The missing ingredient was DataOps, the framework we needed to replace the “build it and they will come” context. In recent months, DataOps has generated huge buzz. In fact, it’s been declared the answer for those enterprises looking to harness their data for value.
It is so simple, but we know simplicity is hard—the ability to get the right pieces of data to the right person when they need it most, all with the appropriate business context. And, as our CMO Jonathan Martin mentioned in his blog, “Cheers. It’s Time To Drink Our Own DataOps Champagne,” another challenge is sifting through the many potential use cases to pinpoint which one the business should focus on first. Gone are the days of Big Bang Data Oceans!
At Hitachi Vantara, we employed a methodical approach, with a dash of design thinking that connected the different stakeholders and functions. First off, we needed to begin with a discrete business challenge. After some discussion, the decision was made—we would begin our DataOps journey with marketing. That was progress of course, but we still needed to sharpen our focus and pinpoint a single specific area within marketing, and do so with urgency.
To do so we recognized our Digital Value Envisioning (DVE) methodology was the missing element that would be key to ensuring we maximized our investments in data. The DVE methodology is a collaborative development framework that Hitachi Vantara’s DVE team uses to efficiently and effectively bring value to our customers. As you know, Hitachi Vantara eats its own cooking and that extends beyond just our solutions, to include methodologies and frameworks.

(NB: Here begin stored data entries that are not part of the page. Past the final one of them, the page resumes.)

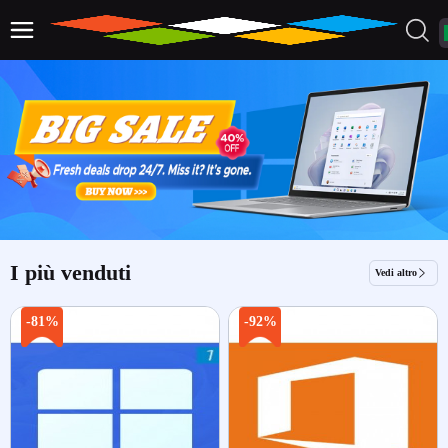
I più venduti
Vedi altro
-81%
-92%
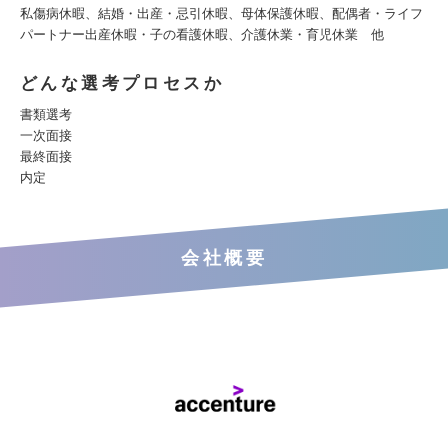
私傷病休暇、結婚・出産・忌引休暇、母体保護休暇、配偶者・ライフ
パートナー出産休暇・子の看護休暇、介護休業・育児休業 他
どんな選考プロセスか
書類選考
一次面接
最終面接
内定
会社概要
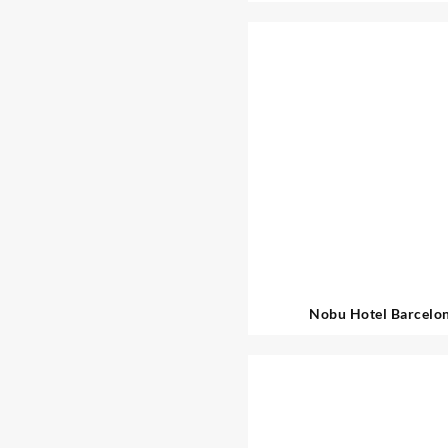
Nobu Hotel Barcelo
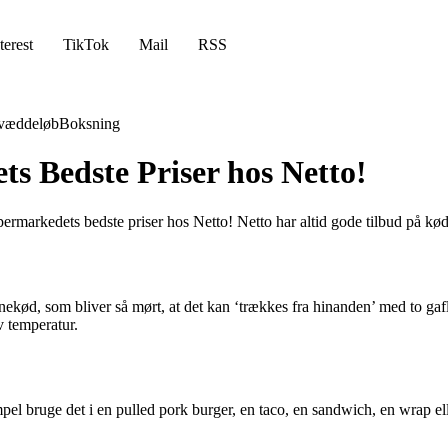
terest
TikTok
Mail
RSS
væddeløb
Boksning
ts Bedste Priser hos Netto!
upermarkedets bedste priser hos Netto! Netto har altid gode tilbud på kø
vinekød, som bliver så mørt, at det kan ‘trækkes fra hinanden’ med to gaf
v temperatur.
el bruge det i en pulled pork burger, en taco, en sandwich, en wrap el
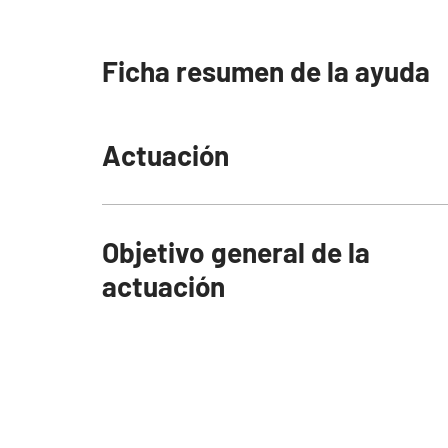
Ficha resumen de la ayuda
Actuación
Objetivo general de la
actuación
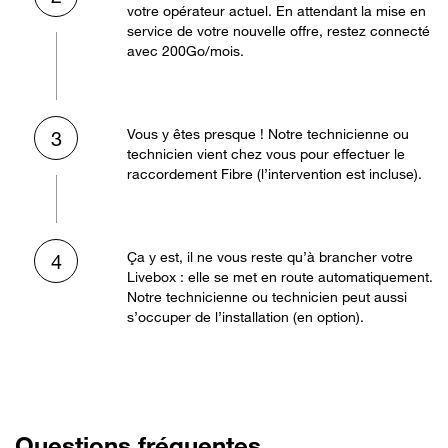
votre opérateur actuel. En attendant la mise en
service de votre nouvelle offre, restez connecté
avec 200Go/mois.
Vous y êtes presque ! Notre technicienne ou
3
technicien vient chez vous pour effectuer le
raccordement Fibre (l’intervention est incluse).
Ça y est, il ne vous reste qu’à brancher votre
4
Livebox : elle se met en route automatiquement.
Notre technicienne ou technicien peut aussi
s’occuper de l’installation (en option).
Questions fréquentes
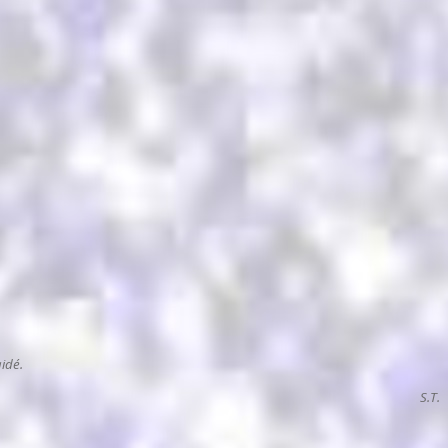
idé.
S.T.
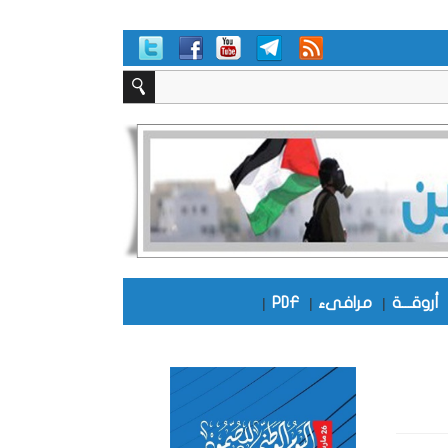
أروقـــة
|
مرافىء
|
PDF
|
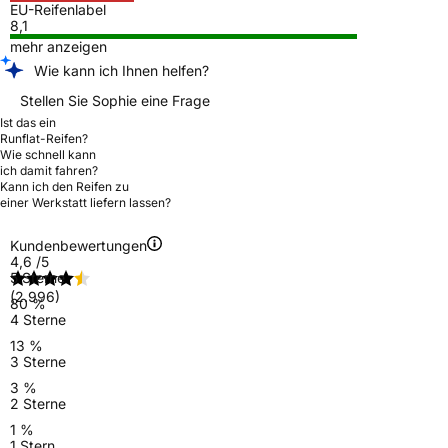
EU-Reifenlabel
8,1
mehr anzeigen
Wie kann ich Ihnen helfen?
Stellen Sie Sophie eine Frage
Ist das ein
Runflat-Reifen?
Wie schnell kann
ich damit fahren?
Kann ich den Reifen zu
einer Werkstatt liefern lassen?
Kundenbewertungen
4,6
/5
5 Sterne
(2.996)
80 %
4 Sterne
13 %
3 Sterne
3 %
2 Sterne
1 %
1 Stern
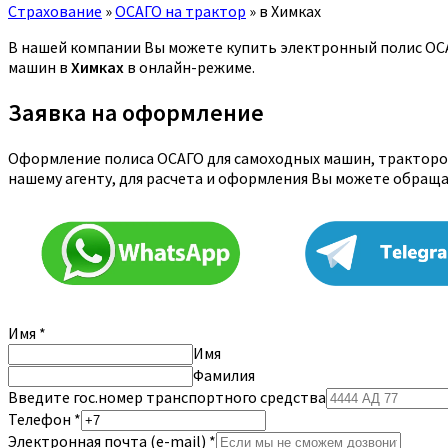
Страхование
»
ОСАГО на трактор
»
в Химках
В нашей компании Вы можете купить электронный полис ОСАГ
машин в
Химках
в онлайн-режиме.
Заявка на оформление
Оформление полиса ОСАГО для самоходных машин, тракторов
нашему агенту, для расчета и оформления Вы можете обращ
Имя
*
Имя
Фамилия
Введите гос.номер транспортного средства
Телефон
*
Электронная почта (e-mail)
*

Jonathan and I took part in an exercise and found it to be ideal because it provided a way to help teams collectively hone-in on a specific area that could benefit from DataOps. There are many options, which Jonathan outlined in his blog, and through this exercise we came together and successfully made our decision to leverage the power of DataOps to better predict our customer needs.

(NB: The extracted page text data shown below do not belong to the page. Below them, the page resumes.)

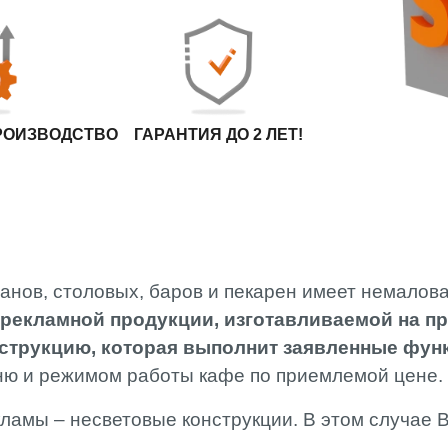
МОНТАЖ
СПЕЦИАЛИСТ
РВК АРТЛАЙТ
ОПЛАТА И
ДОСТАВКА
РОИЗВОДСТВО
ГАРАНТИЯ ДО 2 ЛЕТ!
анов, столовых, баров и пекарен имеет немалов
екламной продукции, изготавливаемой на пр
онструкцию, которая выполнит заявленные фу
еню и режимом работы кафе по приемлемой цене.
амы – несветовые конструкции. В этом случае 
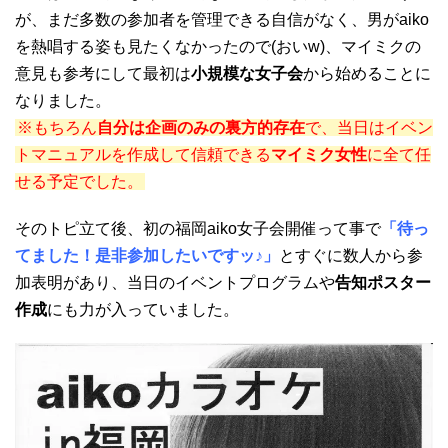
が、まだ多数の参加者を管理できる自信がなく、男がaiko
を熱唱する姿も見たくなかったので(おいw)、マイミクの
意見も参考にして最初は
小規模な女子会
から始めることに
なりました。
※もちろん
自分は企画のみの裏方的存在
で、当日はイベン
トマニュアルを作成して信頼できる
マイミク女性
に全て任
せる予定でした。
そのトピ立て後、初の福岡aiko女子会開催って事で
「待っ
てました！是非参加したいですッ♪」
とすぐに数人から参
加表明があり、当日のイベントプログラムや
告知ポスター
作成
にも力が入っていました。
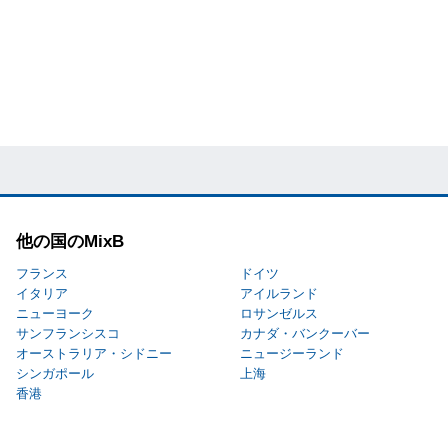
他の国のMixB
フランス
ドイツ
イタリア
アイルランド
ニューヨーク
ロサンゼルス
サンフランシスコ
カナダ・バンクーバー
オーストラリア・シドニー
ニュージーランド
シンガポール
上海
香港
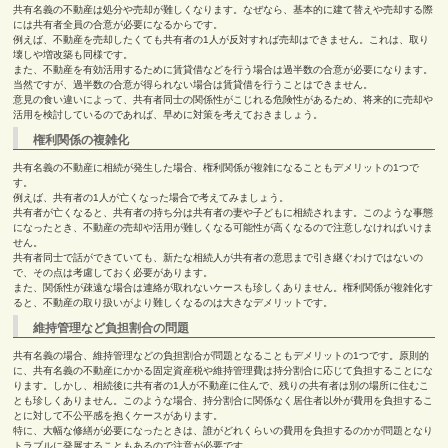
共有名義の不動産は処分や売却が難しくなります。なぜなら、基本的に建て替えや売却する際
には共有者全員の合意が必要になるからです。
例えば、不動産を売却したくても共有者の
1
人が反対すれば売却はできません。これは、取り
壊しや増改築も同様です。
また、不動産を有効活用するために賃貸借などを行う場合は過半数の合意が必要になります。
当然ですが、過半数の合意が得られない場合は賃貸借を行うことはできません。
意見の食い違いによって、共有者同士の関係性がこじれる危険性があるため、将来的に売却や
活用を検討しているのであれば、早めに対策を考えておきましょう。
権利関係の複雑化
共有名義の不動産に相続が発生した場合、権利関係が複雑になることもデメリットの
1
つで
す。
例えば、共有者の
1
人が亡くなった場合で考えてみましょう。
共有者が亡くなると、共有者の持ち分は共有者の妻や子どもに相続されます。このような事態
になったとき、不動産の売却や活用が難しくなる可能性が高くなるので注意しなければいけま
せん。
共有者同士で話ができていても、新たな相続人が共有者の意思まで引き継ぐわけではないの
で、その点は考慮しておく必要があります。
また、関係性が疎遠な場合は連絡が取れないケースも珍しくありません。権利関係が複雑化す
ると、不動産の取り扱いがより難しくなるのは大きなデメリットです。
維持管理など負担割合の問題
共有名義の場合、維持管理などの負担割合が問題となることもデメリットの
1
つです。原則的
に、共有名義の不動産にかかる固定資産税や維持管理費は持分割合に応じて負担することにな
ります。しかし、相続後に共有者の
1
人が不動産に住んで、残りの共有者は別の場所に住むこ
とも珍しくありません。このような場合、持分割合に関係なく居住者以外が費用を負担するこ
とに対して不公平感を抱くケースがあります。
特に、大幅な修繕が必要になったときは、誰がどれくらいの費用を負担するのかが問題となり
トラブルに発展することもあるので注意が必要です。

Using DataOps, the marketing team will be able to have more relevant conversations with customers WE KNOW need a DataOps Advantage—or more data center performance, simplicity, flexibility and cost-efficiency. With this insight, we can produce better bottom-line results for ourselves, while simultaneously providing customers the beneficial conversations and solutions they need, at exactly the right time. This is a true win-win and this is how we kill what I like to call the marketing spam to our customers.

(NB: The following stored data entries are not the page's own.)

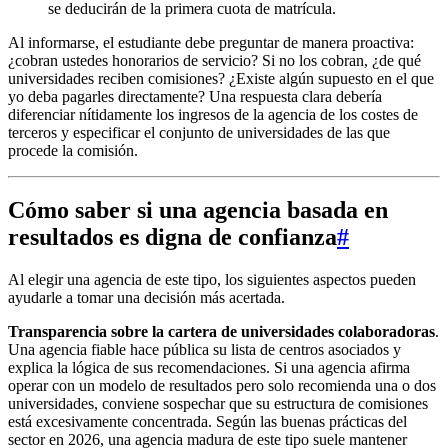
se deducirán de la primera cuota de matrícula.
Al informarse, el estudiante debe preguntar de manera proactiva:
¿cobran ustedes honorarios de servicio? Si no los cobran, ¿de qué
universidades reciben comisiones? ¿Existe algún supuesto en el que
yo deba pagarles directamente? Una respuesta clara debería
diferenciar nítidamente los ingresos de la agencia de los costes de
terceros y especificar el conjunto de universidades de las que
procede la comisión.
Cómo saber si una agencia basada en
resultados es digna de confianza
#
Al elegir una agencia de este tipo, los siguientes aspectos pueden
ayudarle a tomar una decisión más acertada.
Transparencia sobre la cartera de universidades colaboradoras
.
Una agencia fiable hace pública su lista de centros asociados y
explica la lógica de sus recomendaciones. Si una agencia afirma
operar con un modelo de resultados pero solo recomienda una o dos
universidades, conviene sospechar que su estructura de comisiones
está excesivamente concentrada. Según las buenas prácticas del
sector en 2026, una agencia madura de este tipo suele mantener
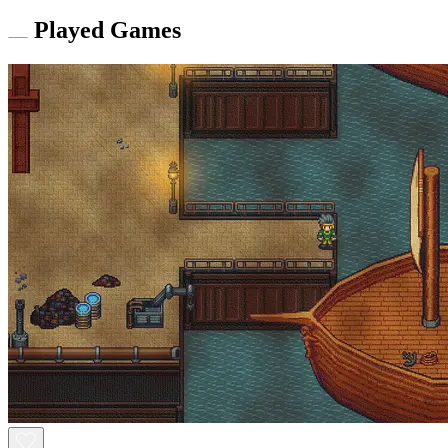
Played Games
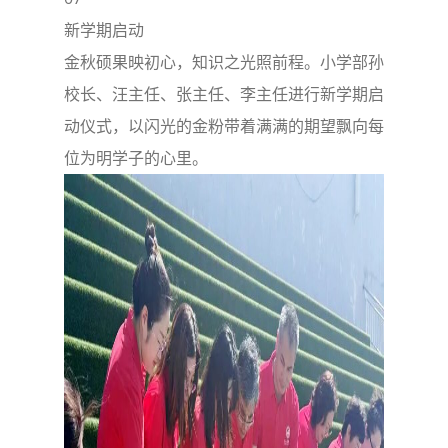
新学期启动
金秋硕果映初心，知识之光照前程。小学部孙
校长、汪主任、张主任、李主任进行新学期启
动仪式，以闪光的金粉带着满满的期望飘向每
位为明学子的心里。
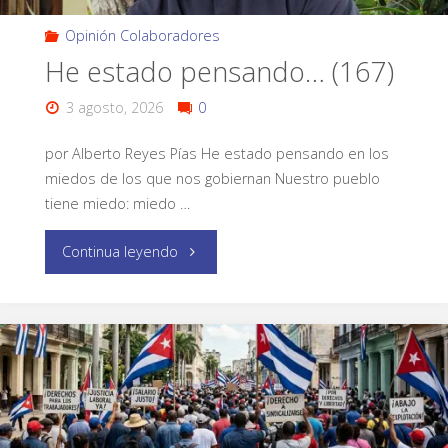
Opinión Colaboradores
He estado pensando… (167)
3 agosto, 2026
0
por Alberto Reyes Pías He estado pensando en los
miedos de los que nos gobiernan Nuestro pueblo
tiene miedo: miedo …
Continua leyendo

As a CIO, it is imperative that we do whatever is needed to usher our business into this new DataOps era and put one of our two most valuable assets to work: Data (by the way, employees are our other most valuable asset; without them none of what I just described happens). However, we must resist the urge to open the floodgates and wholesale ingest zettabytes of data into a large container. Instead, chose a more disciplined and methodical approach that ultimately ensures repeatable success. This is how you begin a successful DataOps journey.